▸ TO DO
What is needed is a verbatim copy of the data, minus the pictures.

▸ DATA BLOCK
☆ ☆ ☆ ☆ ☆

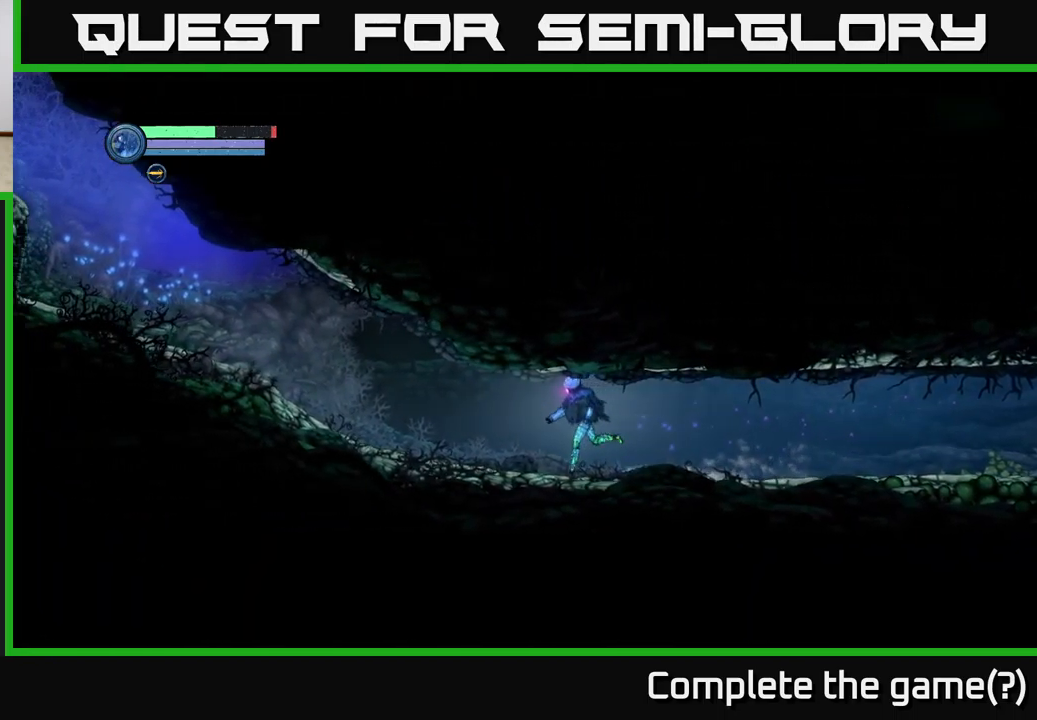
{"buttons": [], "left_stick": "left", "right_stick": "center", "events": []}
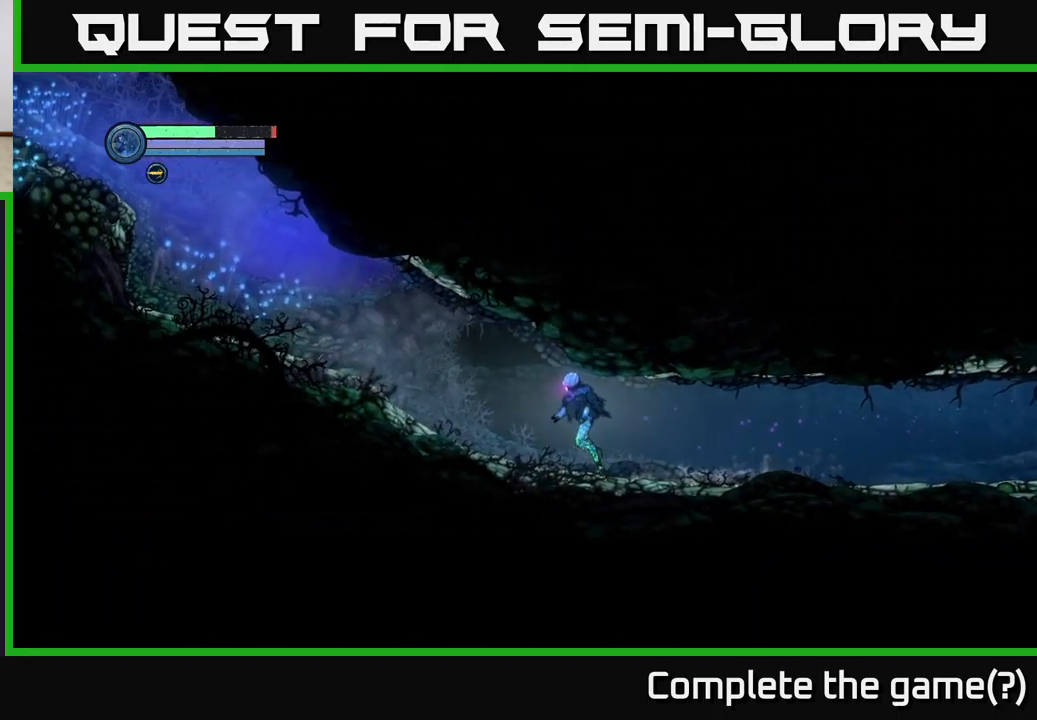
{"buttons": [], "left_stick": "left", "right_stick": "center", "events": []}
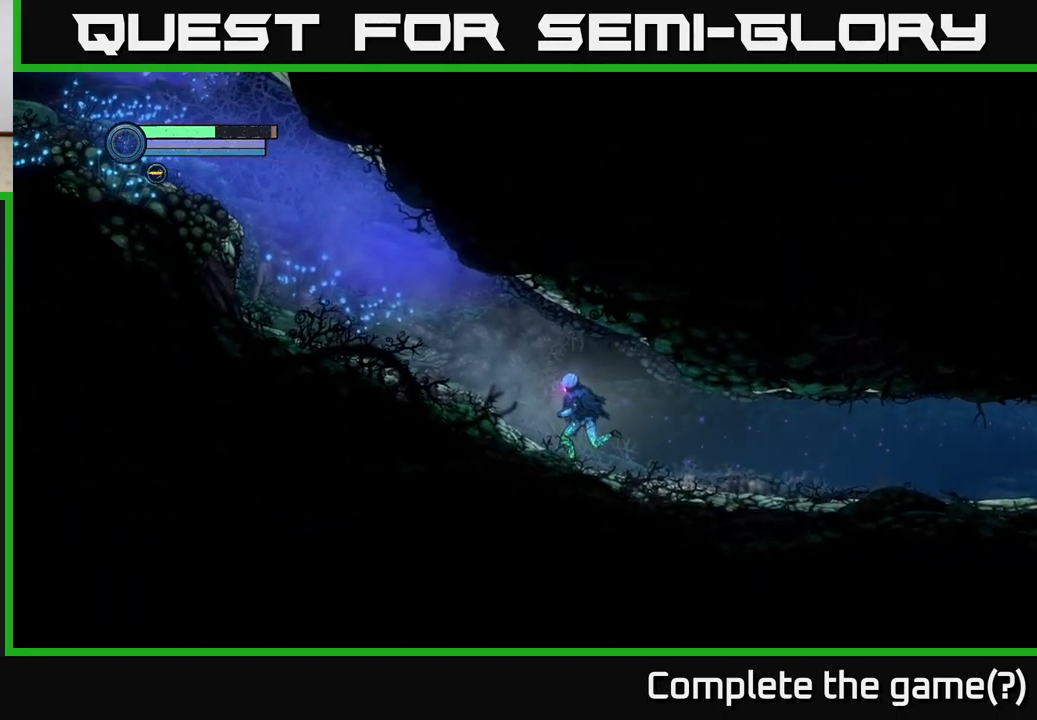
{"buttons": [], "left_stick": "left", "right_stick": "center", "events": []}
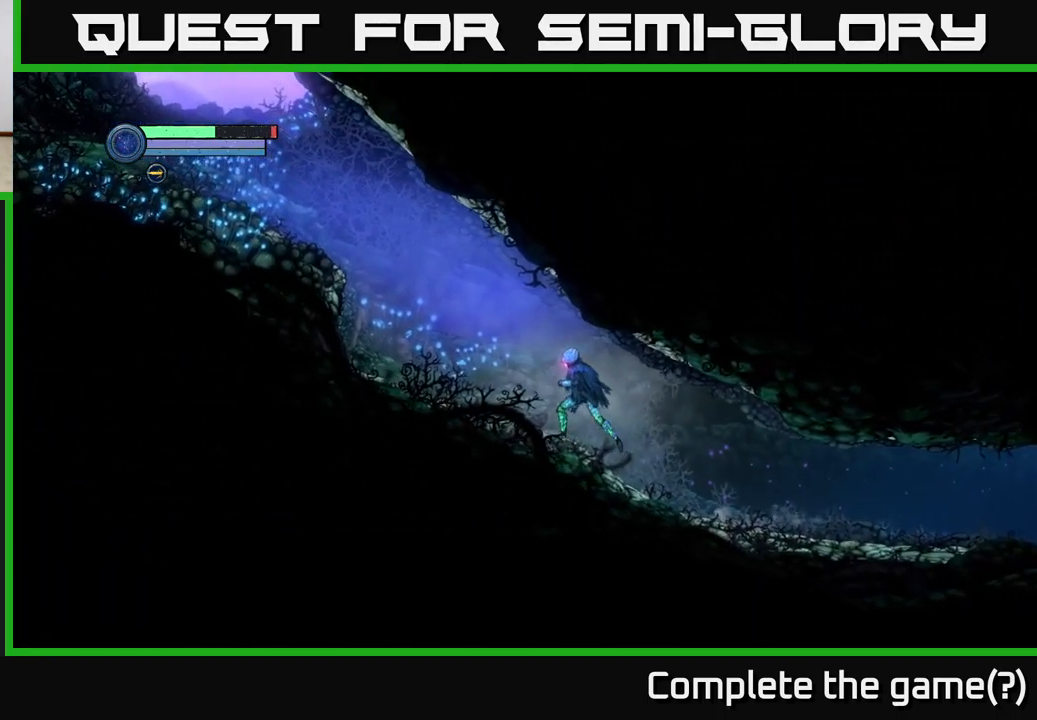
{"buttons": [], "left_stick": "left", "right_stick": "center", "events": []}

☆ ☆ ☆ ☆ ☆

▸ ANSWER TO THIS PROBLEM
{"buttons": [], "left_stick": "left", "right_stick": "center", "events": []}
{"buttons": [], "left_stick": "left", "right_stick": "center", "events": []}
{"buttons": [], "left_stick": "left", "right_stick": "center", "events": []}
{"buttons": [], "left_stick": "left", "right_stick": "center", "events": []}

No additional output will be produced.